(Stored items from a collection)
---

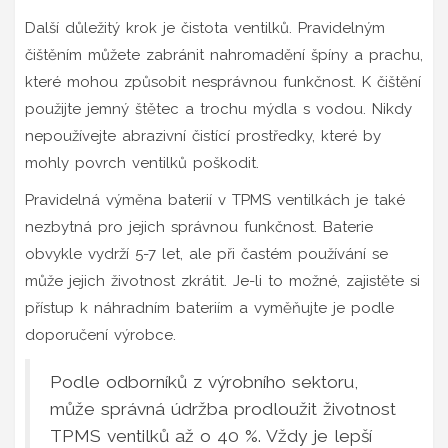
Další důležitý krok je čistota ventilků. Pravidelným
čištěním můžete zabránit nahromadění špíny a prachu,
které mohou způsobit nesprávnou funkčnost. K čištění
použijte jemný štětec a trochu mýdla s vodou. Nikdy
nepoužívejte abrazivní čistící prostředky, které by
mohly povrch ventilků poškodit.
Pravidelná výměna baterií v TPMS ventilkách je také
nezbytná pro jejich správnou funkčnost. Baterie
obvykle vydrží 5-7 let, ale při častém používání se
může jejich životnost zkrátit. Je-li to možné, zajistěte si
přístup k náhradním bateriím a vyměňujte je podle
doporučení výrobce.
Podle odborníků z výrobního sektoru,
může správná údržba prodloužit životnost
TPMS ventilků až o 40 %. Vždy je lepší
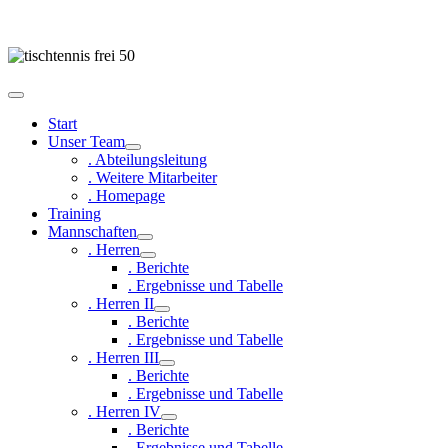
Start
Unser Team
. Abteilungsleitung
. Weitere Mitarbeiter
. Homepage
Training
Mannschaften
. Herren
. Berichte
. Ergebnisse und Tabelle
. Herren II
. Berichte
. Ergebnisse und Tabelle
. Herren III
. Berichte
. Ergebnisse und Tabelle
. Herren IV
. Berichte
. Ergebnisse und Tabelle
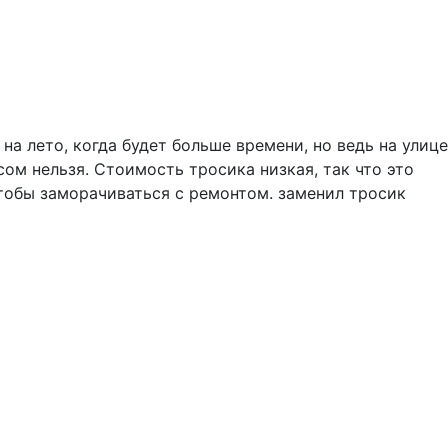
на лето, когда будет больше времени, но ведь на улице
ом нельзя. Стоимость тросика низкая, так что это
 чтобы заморачиваться с ремонтом. заменил тросик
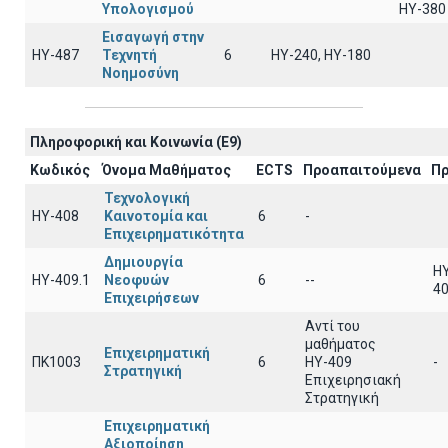
Υπολογισμού
ΗΥ-380
Εισαγωγή στην
ΗΥ-487
Τεχνητή
6
HY-240, HY-180
Νοημοσύνη
Πληροφορική και Κοινωνία (E9)
Κωδικός
Όνομα Μαθήματος
ECTS
Προαπαιτούμενα
Πρ
Τεχνολογική
ΗΥ-408
Καινοτομία και
6
-
Επιχειρηματικότητα
Δημιουργία
HY
ΗΥ-409.1
Νεοφυών
6
--
40
Επιχειρήσεων
Αντί του
μαθήματος
Επιχειρηματική
ΠΚ1003
6
ΗΥ-409
-
Στρατηγική
Επιχειρησιακή
Στρατηγική
Επιχειρηματική
Αξιοποίηση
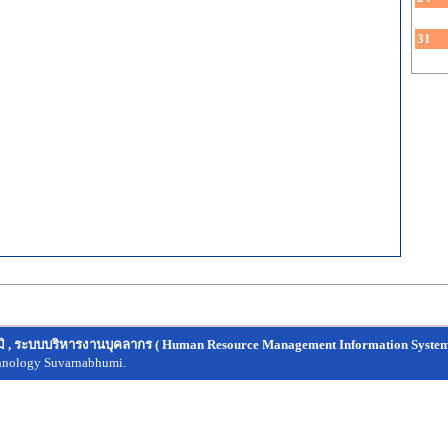
31
 , ระบบบริหารงานบุคลากร ( Human Resource Management Information System
chnology Suvarnabhumi.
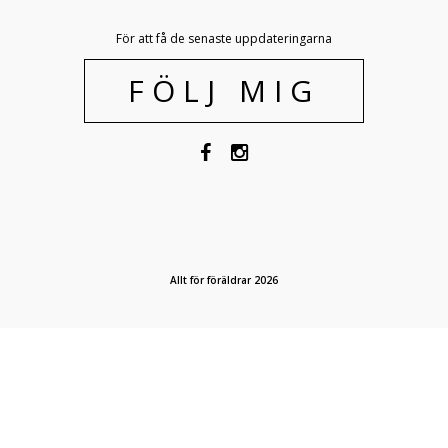
För att få de senaste uppdateringarna
FÖLJ MIG
Allt för föräldrar 2026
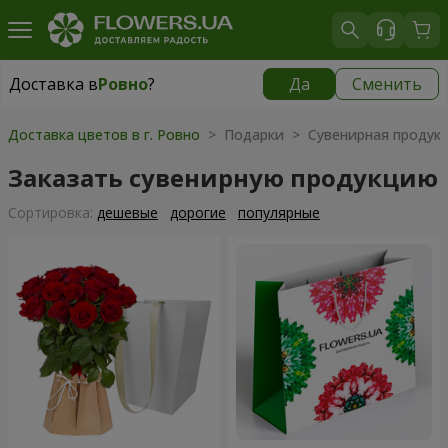
Доставка в
Ровно
?
Да
Сменить
Доставка в
Ровно
|
бесплатно
Доставка цветов в г. Ровно
> Подарки > Сувенирная продук
Заказать сувенирную продукцию
Cортировка:
дешевые
дорогие
популярные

---

- **How to complete this task**
Work through the records line by line and tally those holding "které". Reply with the number alone.

- **Result of this exercise**
2